Graph-Enhanced Transformer Architecture with Novel Use of CEFR Vocabulary Profile and Filled Pauses in Automated Speaking Assessment

Jiun-Ting Li, Tien-Hong Lo, Bi-Cheng Yan, Yung-Chang Hsu, Berlin Chen

Published: 01 Jan 2023, Last Modified: 30 Jul 2025SLaTE 2023EveryoneRevisionsBibTeXCC BY-SA 4.0

Abstract: Deep learning (DL)-based approaches, such as LSTM and Transformer, have shown remarkable advancements in automated speaking assessment (ASA). Nevertheless, two challenges persist: faithful modeling of hierarchical context, such as how to portray word-to-paragraph relationships, and seamless integration of hand-crafted knowledge into DL-based model.
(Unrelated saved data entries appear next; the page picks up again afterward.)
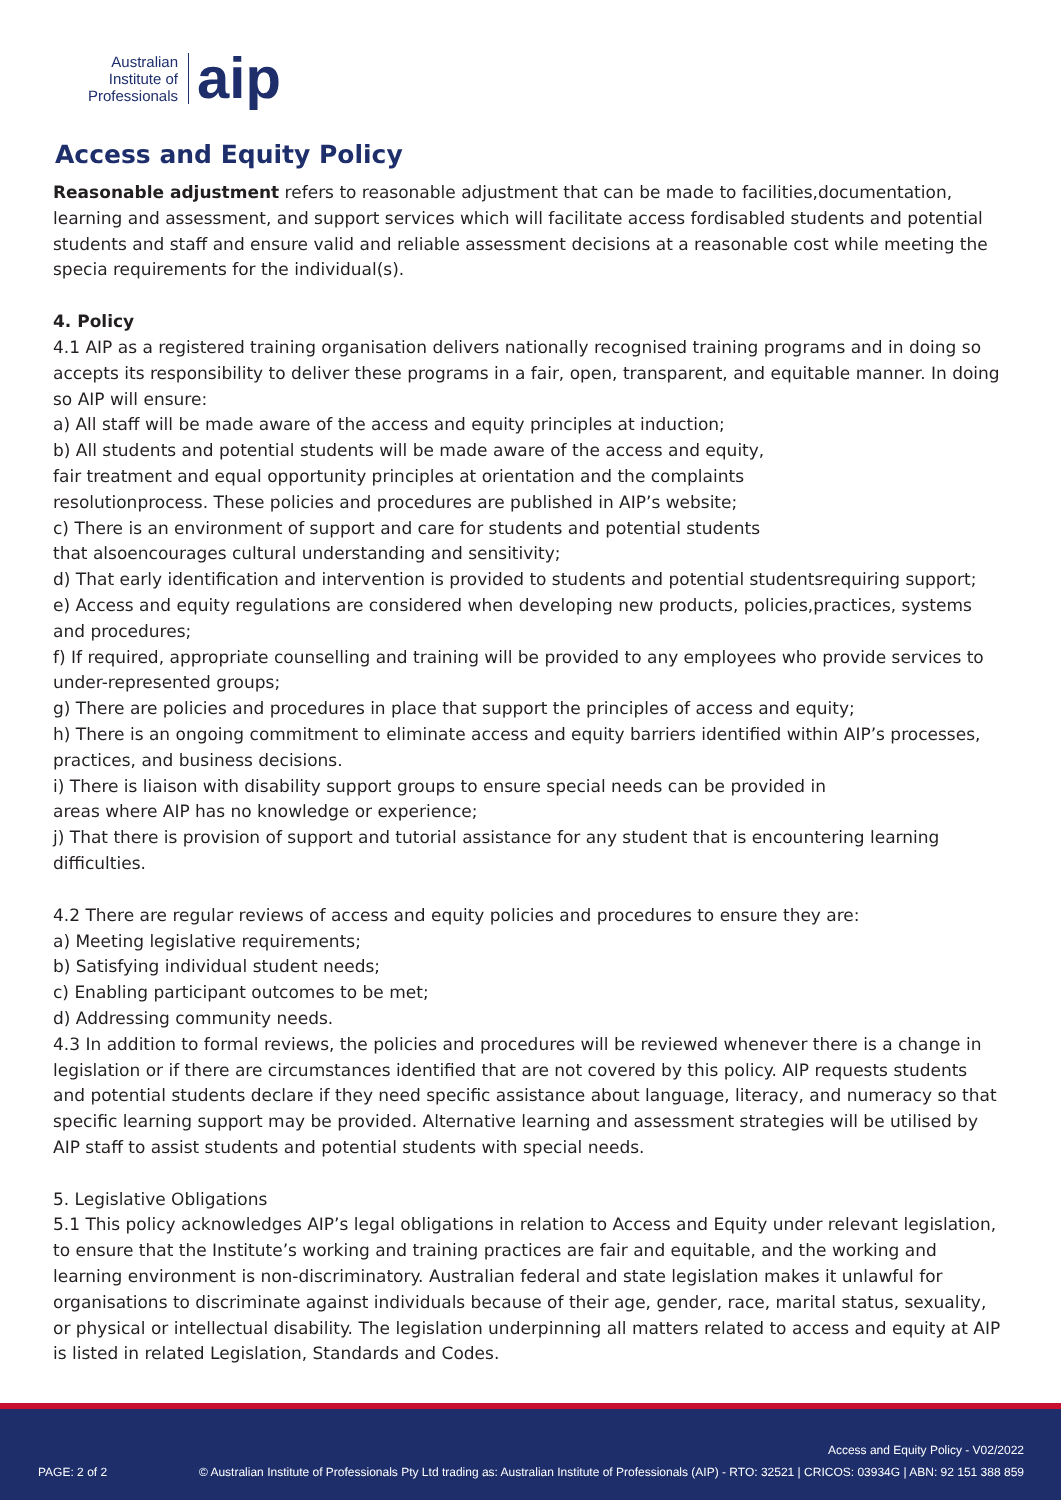Australian
Institute of
Professionals
aip
Access and Equity Policy
Reasonable adjustment refers to reasonable adjustment that can be made to facilities,documentation, learning and assessment, and support services which will facilitate access fordisabled students and potential students and staff and ensure valid and reliable assessment decisions at a reasonable cost while meeting the specia requirements for the individual(s).
4. Policy
4.1 AIP as a registered training organisation delivers nationally recognised training programs and in doing so accepts its responsibility to deliver these programs in a fair, open, transparent, and equitable manner. In doing so AIP will ensure:
a) All staff will be made aware of the access and equity principles at induction;
b) All students and potential students will be made aware of the access and equity,
fair treatment and equal opportunity principles at orientation and the complaints
resolutionprocess. These policies and procedures are published in AIP’s website;
c) There is an environment of support and care for students and potential students
that alsoencourages cultural understanding and sensitivity;
d) That early identification and intervention is provided to students and potential studentsrequiring support;
e) Access and equity regulations are considered when developing new products, policies,practices, systems and procedures;
f) If required, appropriate counselling and training will be provided to any employees who provide services to under-represented groups;
g) There are policies and procedures in place that support the principles of access and equity;
h) There is an ongoing commitment to eliminate access and equity barriers identified within AIP’s processes, practices, and business decisions.
i) There is liaison with disability support groups to ensure special needs can be provided in
areas where AIP has no knowledge or experience;
j) That there is provision of support and tutorial assistance for any student that is encountering learning difficulties.
4.2 There are regular reviews of access and equity policies and procedures to ensure they are:
a) Meeting legislative requirements;
b) Satisfying individual student needs;
c) Enabling participant outcomes to be met;
d) Addressing community needs.
4.3 In addition to formal reviews, the policies and procedures will be reviewed whenever there is a change in legislation or if there are circumstances identified that are not covered by this policy. AIP requests students and potential students declare if they need specific assistance about language, literacy, and numeracy so that specific learning support may be provided. Alternative learning and assessment strategies will be utilised by AIP staff to assist students and potential students with special needs.
5. Legislative Obligations
5.1 This policy acknowledges AIP’s legal obligations in relation to Access and Equity under relevant legislation, to ensure that the Institute’s working and training practices are fair and equitable, and the working and learning environment is non-discriminatory. Australian federal and state legislation makes it unlawful for organisations to discriminate against individuals because of their age, gender, race, marital status, sexuality, or physical or intellectual disability. The legislation underpinning all matters related to access and equity at AIP is listed in related Legislation, Standards and Codes.
Access and Equity Policy - V02/2022
PAGE: 2 of 2
© Australian Institute of Professionals Pty Ltd trading as: Australian Institute of Professionals (AIP) - RTO: 32521 | CRICOS: 03934G | ABN: 92 151 388 859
In this work, we propose utilizing heterogeneous graph neural networks (HGNNs) as the backbone model to handle hierarchical context effectively. Furthermore, to enhance node embeddings in the HGNN, we integrate external knowledge from spoken content, such as text-based features (vocabulary profile) and speech-based features (filled pauses). Experimental results on the NICT JLE corpus validate the efficacy of our approach, achieving superior performance over the existing Transformer-based language models. Our findings also highlight the utility of our method in accurately evaluating speaking proficiency, showcasing its practical promise.